"""

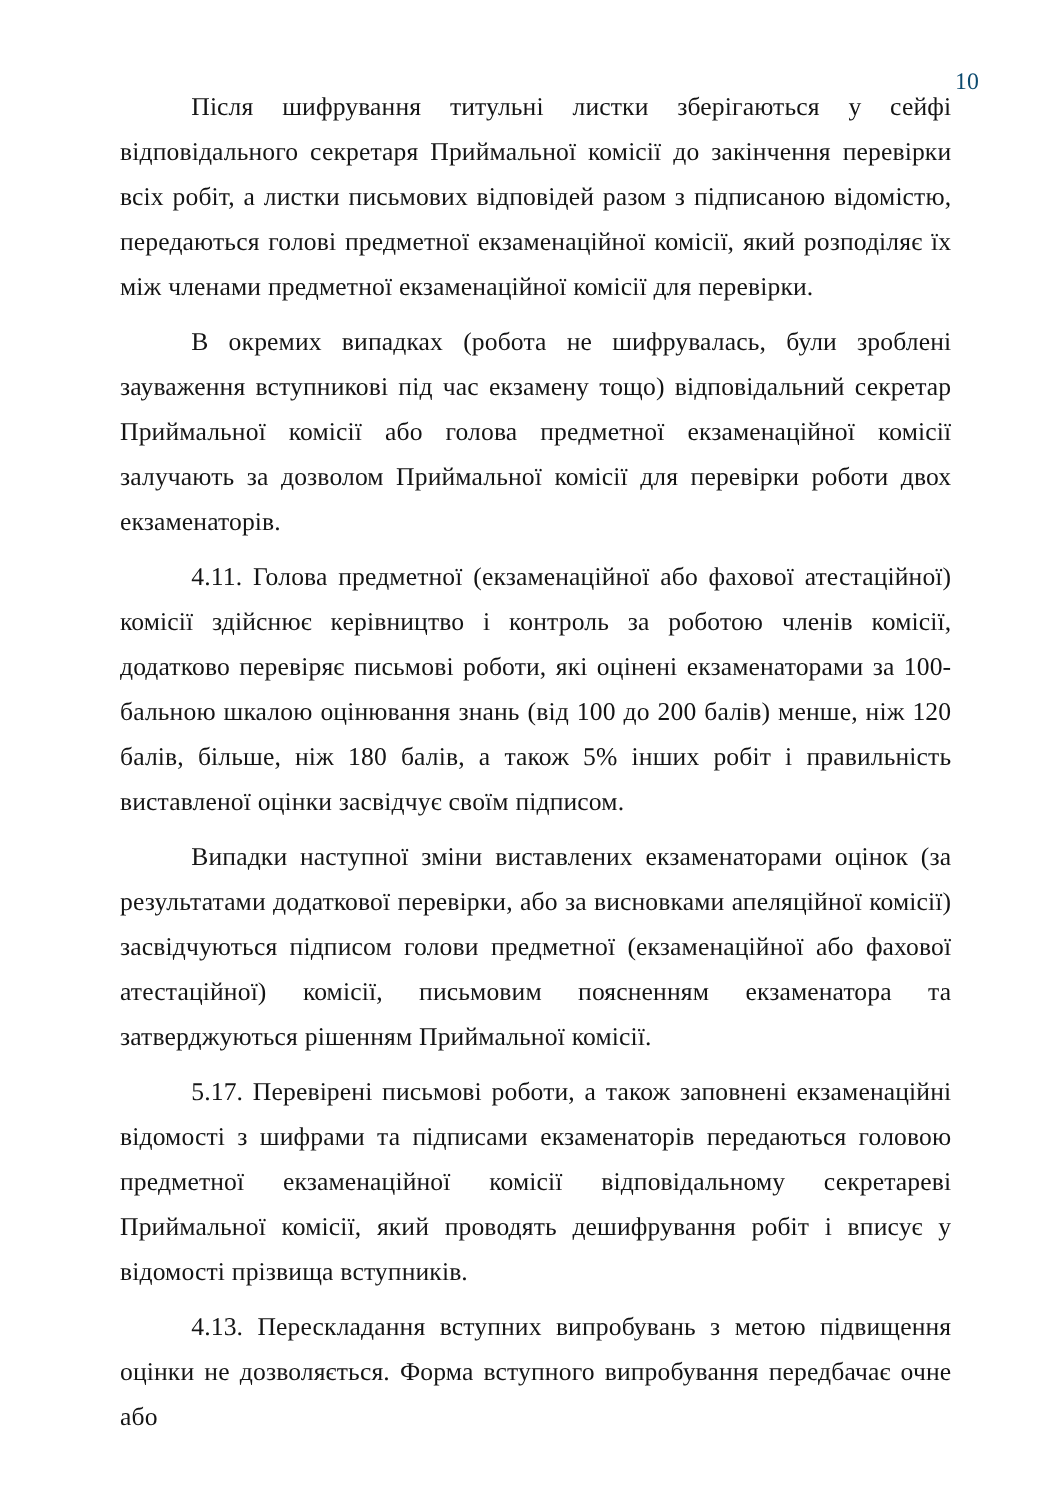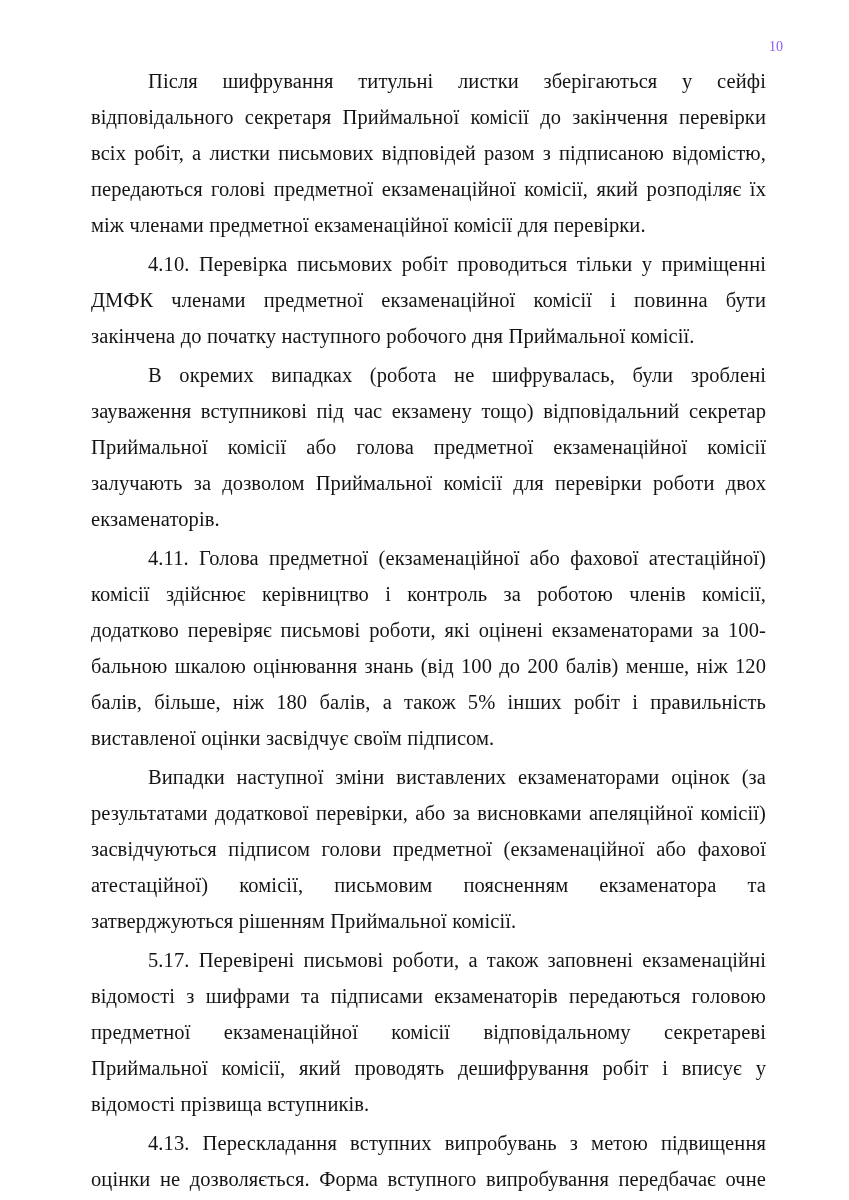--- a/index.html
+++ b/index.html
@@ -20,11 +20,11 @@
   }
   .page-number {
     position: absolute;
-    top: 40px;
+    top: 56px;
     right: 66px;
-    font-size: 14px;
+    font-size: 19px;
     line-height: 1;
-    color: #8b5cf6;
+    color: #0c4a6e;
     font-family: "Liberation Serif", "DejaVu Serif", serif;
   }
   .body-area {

"""
"""

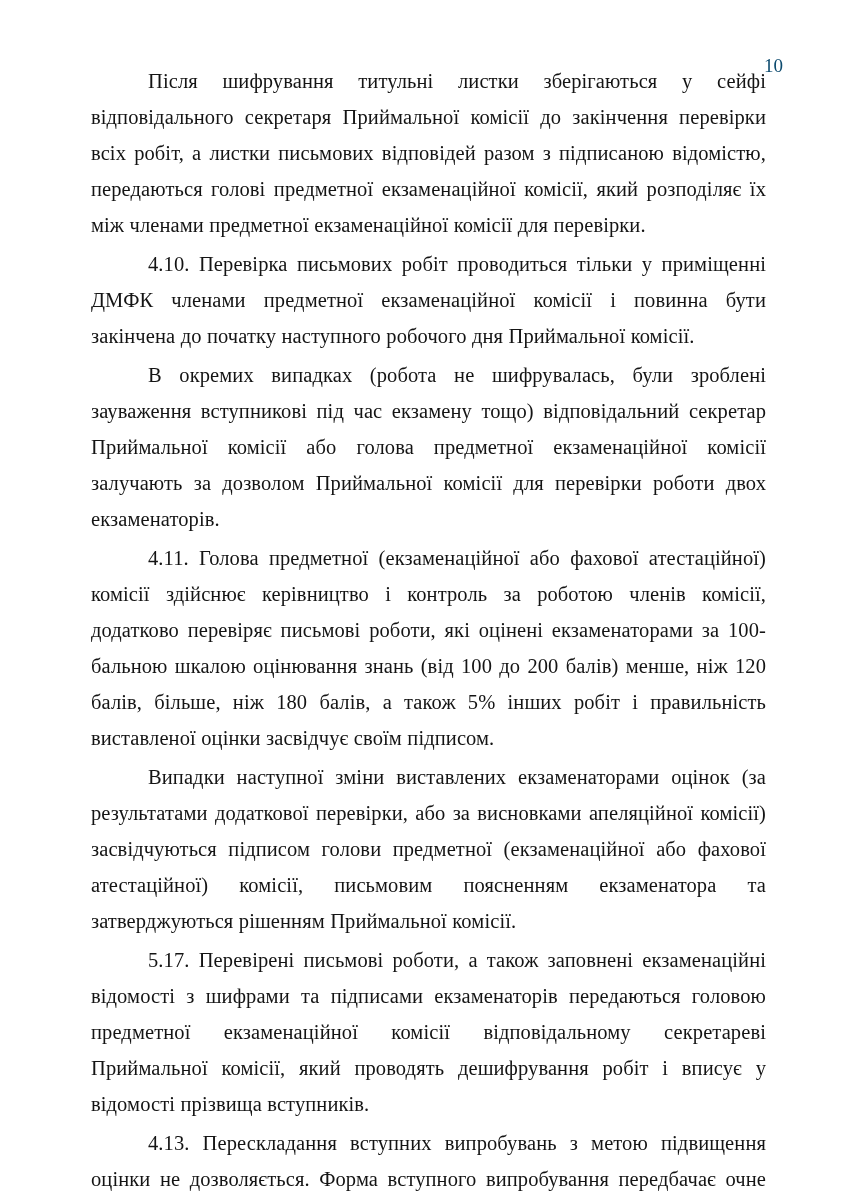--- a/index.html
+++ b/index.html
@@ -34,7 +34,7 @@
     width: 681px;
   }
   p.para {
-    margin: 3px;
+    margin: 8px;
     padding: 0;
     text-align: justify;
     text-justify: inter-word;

"""

**What the exercise asks:**
In the entries above, find lines with "justify" and copy each.

**Response for this exercise:**
     text-align: justify;
     text-justify: inter-word;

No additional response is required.